Former Gov. Bob McDonnell entered office amid high hopes and left in disgrace. Gov. Terry McAuliffe’s tenure has followed somewhat the opposite trajectory.
McAuliffe won election four years ago less on his own strengths than on the weakness of his Republican opponent. His reputation as a fast-talking, glad-handing, alligator-rasslin’ money man for national Democrats — and close chum of Bill Clinton — did not inspire great confidence.
To his credit, McAuliffe quickly grew into the office. But he confronted a mule-headed Republican legislature determined not to give him any big wins. McAuliffe’s curse was Virginia’s blessing: Both sides thwarted the other’s worst instincts. As a result, McAuliffe could do little more than tinker at the margins of state policy.

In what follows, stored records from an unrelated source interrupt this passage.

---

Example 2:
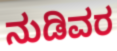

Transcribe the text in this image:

ನುಡಿವರ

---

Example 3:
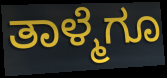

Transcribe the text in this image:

ತಾಳ್ಮೆಗೂ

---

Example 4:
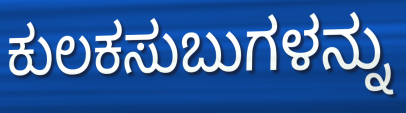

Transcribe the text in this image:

ಕುಲಕಸುಬುಗಳನ್ನು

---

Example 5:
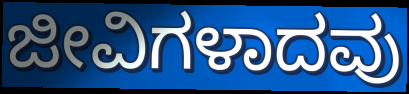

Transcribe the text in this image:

ಜೀವಿಗಳಾದವು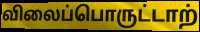
விலைப்பொருட்டாற்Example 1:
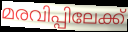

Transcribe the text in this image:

മരവിപ്പിലേക്ക്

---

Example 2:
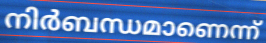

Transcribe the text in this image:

നിർബന്ധമാണെന്ന്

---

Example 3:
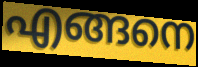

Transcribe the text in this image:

എങ്ങനെ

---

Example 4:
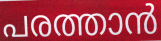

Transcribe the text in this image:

പരത്താൻ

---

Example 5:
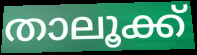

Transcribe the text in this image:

താലൂക്ക്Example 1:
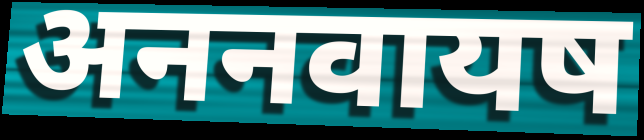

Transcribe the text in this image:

अननवायष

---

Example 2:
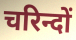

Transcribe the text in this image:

One major exception: felon voting rights. Although a court spiked his effort to restore voting rights to ex-cons en masse, McAuliffe automated the process to such a degree that it made little difference: By April of this year he had restored voting rights to more than 150,000 of the original 200,000 or so felons affected by his original order.
Other significant accomplishments include fixing Virginia’s broken system of transportation planning and funding (much credit here goes to McAuliffe’s secretary of transportation, Aubrey Layne) and whipping the Port of Virginia, which had been hemorrhaging money, back into shape. He hashed out a compromise with Republicans to foster both gun rights and gun safety, and he broke with his base again to support the Atlantic Coast Pipeline. He tried repeatedly, and sometimes angrily, to expand Medicaid in Virginia, but Republicans blocked him at every turn.
Although McAuliffe’s tenure does not leave Virginia transformed, the state is no worse off than when he entered office and in some ways improved. When he leaves office in a couple of weeks, he will be able to do so with his head held high.